Avram Noam Chomsky, Ph.D., (born December 7, 1928)
American Linguist, Philosopher, Cognitive Scientist, Professor (Emeritus)
Department of Linguistics & Philosophy at MIT, Author, and Activist

The reality is that under capitalist conditions–meaning maximization of short-term gain–you’re ultimately going to destroy the environment: the only question is when.

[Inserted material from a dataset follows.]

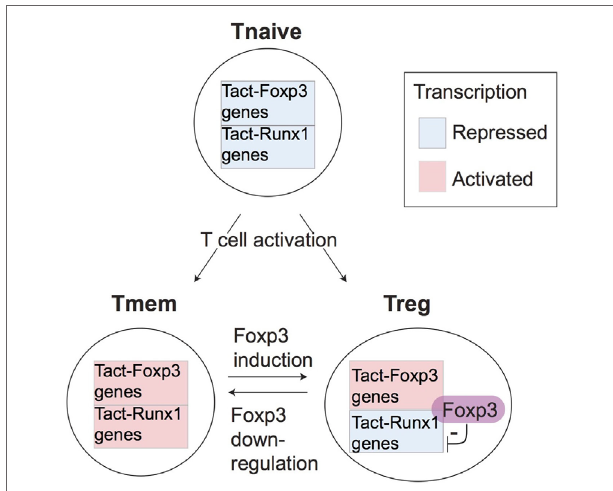
FigUre 5 | A model for the differential regulation of activation genes in Treg and Tmem. The proposed differential regulations of T cell receptor (TCR) signal downstream genes in Treg and Tmem. Since both naturally arising Treg and Tmem are self-reactive T cells, they may frequently receive tonic TCR signals by recognizing their cognate antigens in the periphery. This results in the full activation of both the Tact-Foxp3 and Tact-Runx1 gene modules in Tmem. However, in Treg, Foxp3 represses Tact-Runx1 genes and sustains the expression of Tact-Foxp3 genes, producing the characteristic Treg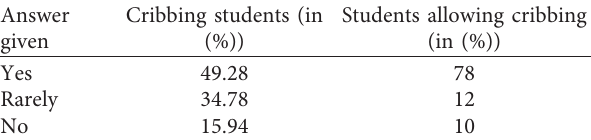
Table 2: Cribbing as a violation of academic integrity.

Noam Chomsky, Understanding Power: The Indispensable Chomsky,(The New York Press, 2002), 58.

Quote: Michael Parenti

Michael Parenti, Ph.D., (born 1933) Political Scientist,
Political Scientist, Historian, Author, Lecturer, and Culture Critic

Wealth is pursued without moral restraint. The very rich try to crush anyone who resists their endless, heartless, unprincipled accumulation. Like any addiction, money is pursued in that obsessive,  amoral, singleminded way, revealing a total disregard for what is right or wrong, just or unjust, an indifference to other considerations and other people’s interests–and even one’s own interests should they go beyond feeding the addiction.

Thus it is necessary and desirable to have laws to protect the environment, workers’ lives, and consumer health because big business has a total indifference to such things, and–to the extent that they cut into profits–an outright hostility toward regulations on behalf of the public interest. We sometimes forget how profoundly immoral is cooperate power.

Michael Parenti, Blackshirts & Redshirts, (City Light Books, 1997), 154.